🤖 AI Summary
Existing action understanding benchmarks suffer from coarse semantic granularity, mixed difficulty levels, low annotation quality, and ambiguous answers, hindering precise diagnosis of model deficiencies. To address these limitations, this work proposes NextMotionQA—the first fine-grained, multi-level human action understanding benchmark that integrates expert validation with semi-automated construction. It comprises three tasks: multiple-choice question answering, video description, and error correction, all hierarchically designed along semantic dimensions and complexity levels. Evaluation of twelve state-of-the-art vision-language models on this benchmark reveals strong agreement with human experts on coarse-grained action judgments (Cohen’s κ = 0.70), yet markedly poor performance on body-part-level fine-grained reasoning (κ = 0.10), exposing a critical weakness in current models’ perceptual and semantic capabilities.
📝 Abstract
Reliable evaluation of human motion understanding is fundamental to advancing embodied AI, robotics, and animation.
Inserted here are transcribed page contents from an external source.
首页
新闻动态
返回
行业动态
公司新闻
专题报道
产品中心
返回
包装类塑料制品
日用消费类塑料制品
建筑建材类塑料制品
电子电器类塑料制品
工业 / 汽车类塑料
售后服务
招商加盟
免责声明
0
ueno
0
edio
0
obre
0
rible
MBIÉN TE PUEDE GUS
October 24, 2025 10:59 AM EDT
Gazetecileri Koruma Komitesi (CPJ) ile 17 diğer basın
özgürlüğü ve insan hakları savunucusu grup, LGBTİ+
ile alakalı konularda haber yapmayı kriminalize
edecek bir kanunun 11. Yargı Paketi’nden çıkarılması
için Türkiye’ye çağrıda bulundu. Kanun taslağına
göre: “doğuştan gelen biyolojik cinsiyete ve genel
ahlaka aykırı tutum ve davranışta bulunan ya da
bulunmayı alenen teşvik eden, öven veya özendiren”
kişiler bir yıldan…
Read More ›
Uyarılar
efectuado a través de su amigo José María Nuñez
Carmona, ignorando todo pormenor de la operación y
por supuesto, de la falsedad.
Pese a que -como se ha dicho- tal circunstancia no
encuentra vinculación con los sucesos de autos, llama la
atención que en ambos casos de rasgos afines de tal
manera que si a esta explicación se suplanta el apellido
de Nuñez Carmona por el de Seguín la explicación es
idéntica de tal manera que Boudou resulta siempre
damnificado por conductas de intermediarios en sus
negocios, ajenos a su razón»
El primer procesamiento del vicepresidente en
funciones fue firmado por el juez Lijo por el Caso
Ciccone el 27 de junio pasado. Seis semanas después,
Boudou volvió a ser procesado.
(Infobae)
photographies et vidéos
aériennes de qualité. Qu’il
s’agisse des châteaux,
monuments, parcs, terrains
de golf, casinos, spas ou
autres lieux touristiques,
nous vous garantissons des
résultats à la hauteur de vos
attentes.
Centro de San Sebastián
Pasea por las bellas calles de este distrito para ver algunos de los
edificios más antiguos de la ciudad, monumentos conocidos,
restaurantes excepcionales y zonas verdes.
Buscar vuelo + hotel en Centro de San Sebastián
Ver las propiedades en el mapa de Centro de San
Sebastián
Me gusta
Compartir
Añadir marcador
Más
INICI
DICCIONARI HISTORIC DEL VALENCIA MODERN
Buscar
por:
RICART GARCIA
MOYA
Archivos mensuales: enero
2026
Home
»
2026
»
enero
However, existing benchmarks suffer from coarse semantic granularity, undifferentiated difficulty, limited annotation quality, and pervasive answer ambiguity, leaving them unable to diagnose where current models fail. To bridge this gap, we introduce NextMotionQA, a comprehensive benchmark that leverages vision-language models (VLMs) for semi-automated, expert-verified dataset. NextMotionQA features three complementary tasks: multiple-choice question answering, video captioning, and fine-grained error correction. Each task is systematically structured across three core semantic axes and stratified into three task complexity levels. Our extensive evaluation of twelve representative VLMs uncovers critical capability gaps and weakness that remain invisible under conventional, single-task evaluations. In a complementary direction, recent work has begun using VLMs as judges for text-to-motion evaluation; we ask whether they show the same degradation under harder tasks. We find that VLMs align strongly with expert ratings on coarse criteria (Cohen's κ=0.70) but break down on fine-grained, part-level judgment (κ=0.10), validating the paradigm in its strong regime while clarifying its limits.